Japanese firm looks to raise export-quality oysters in Vietnam

Japanese seafood producer Yamanaka wants to partner with Vietnam agencies to raise oysters locally for both domestic and international markets.

A feasibility research conducted by Yamanaka in the central province of Khanh Hoa since June last year, with the support of the Japan International Cooperation Agency (JICA), found that raising oysters in Vietnam under two Japanese methods brought high yields as well as oysters of a quality high enough to be eaten raw.

“With this project we hope to establish a foundation for raising oysters with natural disaster resistance to improve productivity and farmer incomes,” said Shinji Takada, CEO of Yamanaka.

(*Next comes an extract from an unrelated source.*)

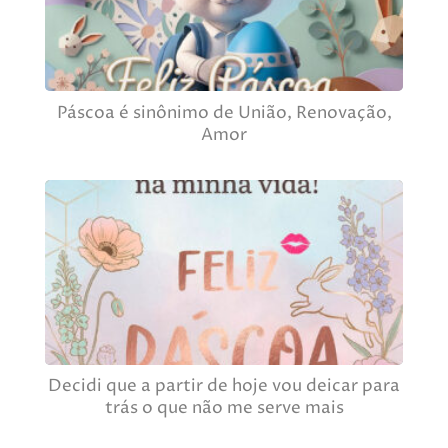
Páscoa é sinônimo de União, Renovação,
Amor
Decidi que a partir de hoje vou deicar para
trás o que não me serve mais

Yakamana sells Japanese oysters in 350 sales points in Vietnam, but the company is now seeking to grow the shellfish locally and sell them in Vietnam, Taiwan and Thailand.

Vietnam has nearly 3,000 hectares for oyster farming. The shellfish is being raised in 20 out of 28 seaside localities, with Khanh Hoa and Quang Ninh leading in numbers, according to the International Collaborating Centre for Agriculture and Fisheries Sustainability (ICAFIS).

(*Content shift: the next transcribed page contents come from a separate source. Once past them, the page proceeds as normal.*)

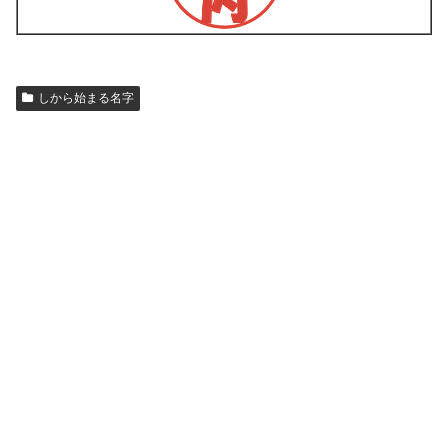
しから始まる名字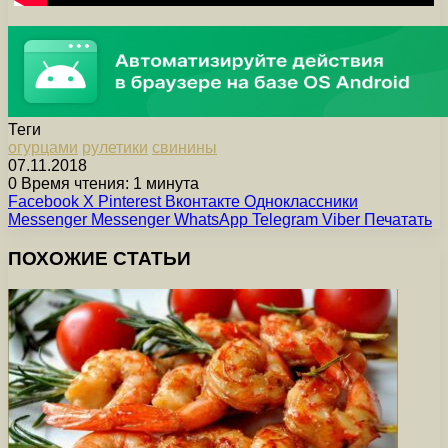
Теги
огурцами
рулетики
свинины
07.11.2018
0
Время чтения: 1 минута
Facebook
X
Pinterest
Вконтакте
Одноклассники
Messenger
Messenger
WhatsApp
Telegram
Viber
Печатать
ПОХОЖИЕ СТАТЬИ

A farmer in Khanh Hoa needs around VND45 million ($1,904.44) to invest in an oyster raft which would fetch him VND30-50 million worth of oysters in a season. Each household typically has three to five rafts. There are three seasons each year in Vietnam, ICAFIS said.

However, the added value of oysters in Vietnam remains low and therefore only a small amount of them are exported. In Khanh Hoa 95% of oysters are used as lobster food, while 4% goes to domestic consumption and 1% are exported.

Ho Chi Minh City oyster farms produce over 21,000 tonnes of oysters a year but mostly for domestic consumption. Only two companies, BIM Group and VINABS, export oysters regularly.

“A challenge in the oyster farming industry is setting up a clean source of water,” said Dinh Xuan Lap, deputy director of ICAFIS. “[In Vietnam] there is lack of technology to ensure the quality of oysters and to help them cope with natural disasters.”

The hanging method and Australian basket method have both proved to be suitable for producing export-standard oysters in Vietnam, Japanese researchers have found.

“We plan to set up an oyster cleaning system for commercial use, hopefully this or next year,” said Takada.

One important step is identifying which oyster breed to farm, as the popular breeds in Vietnam cannot be raised with the hanging method, said Nguyen Thanh Luan, a seafood farming expert.